Thursday 5 January 2017

7+ year cough, for Amos

I like to imagine mice in the corners of my house. Creaks or the minute thrumming of electrical chords secrete feet and tiny nails and a damp pink nose. Tails accidentally paint whole invisible sagas in traces across the walls. Baseboard tapestries. They listen to my CD's while I'm asleep. The CD's are the easiest for them to carry, with a small nose hole and the fact they can balance nicely across their backs. But they team up to put on my records, or sometimes one will wrestle a cassette out of its box and hang from the top of the stereo to kick the tape deck shut. They build things while the music plays. They build tiny cities and they organize DVD cases by favourite colour and they tower into living sculptures to reach a box on a shelf or a curled-up spire warming itself on the lava lamp. They cook. Snacks and cakes like you wouldn't believe and a scale brewery where the hops come only from a cruelty-free farm in the left wall of the living room. (You'd be surprised what goes on in most hops cultivation sites.) They hide a morsel in the curtains or under the sofa for when a sunbeam moves slightly in the afternoon to cloak its rescue.

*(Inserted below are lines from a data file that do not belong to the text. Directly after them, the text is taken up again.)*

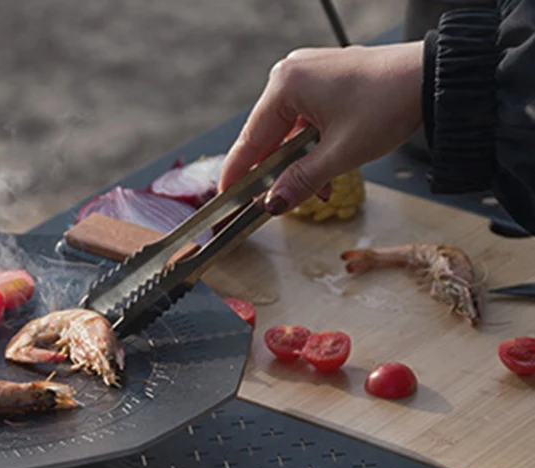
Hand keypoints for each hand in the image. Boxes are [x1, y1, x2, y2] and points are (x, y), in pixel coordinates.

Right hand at [219, 42, 424, 213]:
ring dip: (296, 165)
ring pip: (287, 132)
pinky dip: (310, 148)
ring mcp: (308, 74)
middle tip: (275, 204)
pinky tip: (323, 170)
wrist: (432, 79)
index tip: (225, 201)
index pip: (249, 140)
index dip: (237, 176)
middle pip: (266, 137)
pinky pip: (304, 121)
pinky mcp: (325, 80)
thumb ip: (298, 181)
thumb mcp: (339, 155)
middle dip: (274, 173)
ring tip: (314, 191)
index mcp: (285, 85)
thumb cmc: (387, 105)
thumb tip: (271, 204)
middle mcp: (291, 73)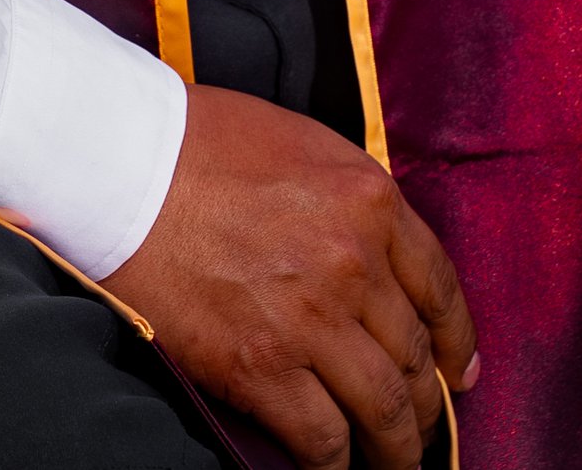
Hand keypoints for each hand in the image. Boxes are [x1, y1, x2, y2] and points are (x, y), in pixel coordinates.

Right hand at [103, 85, 477, 467]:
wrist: (124, 166)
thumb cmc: (202, 143)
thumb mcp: (303, 145)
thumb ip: (351, 204)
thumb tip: (381, 261)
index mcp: (370, 200)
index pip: (440, 288)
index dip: (454, 341)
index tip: (457, 372)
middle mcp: (353, 261)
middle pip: (413, 357)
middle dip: (425, 404)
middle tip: (422, 427)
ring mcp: (310, 318)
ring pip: (384, 408)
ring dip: (396, 449)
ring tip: (394, 464)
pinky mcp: (261, 366)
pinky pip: (323, 438)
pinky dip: (336, 465)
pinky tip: (335, 469)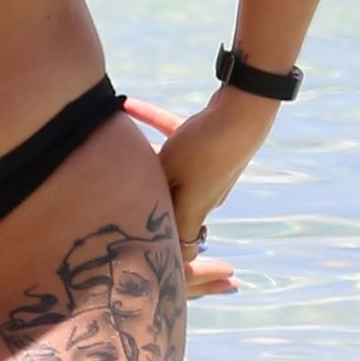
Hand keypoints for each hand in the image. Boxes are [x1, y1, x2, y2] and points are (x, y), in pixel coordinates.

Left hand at [122, 90, 273, 298]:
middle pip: (171, 206)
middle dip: (147, 203)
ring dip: (148, 160)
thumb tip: (127, 208)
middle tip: (117, 196)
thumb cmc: (201, 151)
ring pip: (171, 169)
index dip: (167, 256)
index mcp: (194, 212)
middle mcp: (206, 197)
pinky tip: (129, 104)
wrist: (242, 114)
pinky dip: (153, 123)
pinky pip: (175, 136)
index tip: (138, 253)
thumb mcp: (168, 176)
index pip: (182, 248)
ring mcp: (211, 172)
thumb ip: (149, 196)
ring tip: (118, 148)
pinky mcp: (211, 144)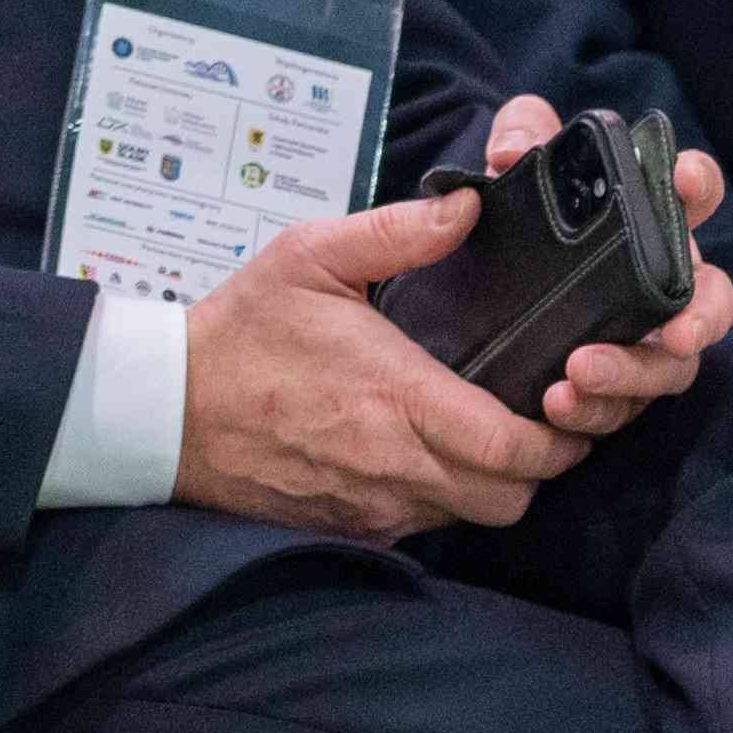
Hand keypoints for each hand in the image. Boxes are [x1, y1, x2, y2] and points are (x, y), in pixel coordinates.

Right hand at [179, 185, 591, 537]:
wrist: (167, 410)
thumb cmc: (241, 331)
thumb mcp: (310, 256)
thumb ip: (397, 232)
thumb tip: (468, 206)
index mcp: (399, 398)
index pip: (512, 449)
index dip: (558, 439)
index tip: (565, 405)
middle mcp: (395, 465)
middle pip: (509, 497)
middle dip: (538, 465)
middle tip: (536, 419)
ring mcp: (373, 505)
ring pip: (469, 515)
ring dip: (490, 482)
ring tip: (484, 431)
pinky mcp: (349, 526)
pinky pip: (421, 527)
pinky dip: (439, 499)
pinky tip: (423, 453)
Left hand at [468, 99, 732, 437]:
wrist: (469, 293)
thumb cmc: (512, 216)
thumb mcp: (508, 167)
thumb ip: (516, 137)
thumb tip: (510, 153)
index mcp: (646, 218)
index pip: (692, 194)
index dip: (698, 182)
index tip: (683, 180)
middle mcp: (659, 280)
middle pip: (712, 299)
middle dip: (703, 316)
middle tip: (676, 332)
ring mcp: (642, 339)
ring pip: (669, 366)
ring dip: (633, 372)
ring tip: (581, 372)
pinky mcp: (612, 388)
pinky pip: (620, 407)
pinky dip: (594, 409)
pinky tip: (558, 403)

As I sleep, the orchestra of the sounds that might be, now definitely are, crackling and waltzing and playing in every familiar or tiny or useless or un-thought-of space in the house, lulls me. Words spring from silences that leak between them from another universe, from a planet or a galaxy without any transparency of mice. Poems grow and spread into waking breaths.

Take a few.

Take dozens.

They may haunt and prosper. They will appear in new dents in the toaster or wear marks on the door or a static in loose wire, when you forget. They will massage your diaphragm to lure it into deep, even breaths. You needn't remember them. But, if you do, when you do, they will proliferate unseen, distant constellations into your dreams.

Monday 2 January 2017

List wrangling, for [emoticon]

This is a big animal, yo. It is hairy and furry and it makes long, lowing sounds, especially in the afternoon. It likes to tap dance. Here, listen:.         _/-) ---=--) --:"
--7
))) _))) _))):"""":)) _==)=_)" ,)\\\<\\\]]\)))//]]]>>>¤

And meanwhile, the earth begins to turn so audibly. Whirring and shifting and shouting and compressing and silent. It comes over and serves you tea. Herbal, lemon, green, earl grey, Irish breakfast, all laid out for you. Good afternoon. And this time of year, the sun is nearly at the trees and this time Igansis does a different dance. Similar, but it tremulates its jaw to tune to each so I nd of sunfall. The bird flapping to skatter upawards, against the light; the sticks and logs bending into the land. Igansis does all of this and then, well after you've fixed dinner, it hums and whispers. It bolsters imagery and colour and scent. It speaks from the TV or radio or just from the pipes and it sends sparks through your molars as you dream.

Sunday 1 January 2017

System Twinging; Milo, for Nathan

This one is skinny, but it has sharp teeth. Loads of sharp teeth. It rolls over under stones in the garden or spikes gently over cracks in windows. It didn't ask for your name, and we are not sure if it can talk. In our deep sleep, it transmits gifts for you. We are broke and we don't know how accurate this list is anyway, but we thought you should know. It likes vertebrae. It will push a tongue, out of phase, through your spine until you feel a weight or a sticking point or a sludge dripping in vague trails. It's name is Milo. Milo arches, lifting up your feet like you imagine a fish that swims only in moonlight, without atmospheres, might do. It challenged the bridge of your nose to a dance contest, it waits for you to hum yourself to sleep. Milo likes to make toast and find movies to rent. Static and static and static and static and static and static and a faint melody wiring itself into identification as melodic waveform. And Milo, unsteady and curious, watches the flashpoint writ(h)ing of synapses from millions of miles away.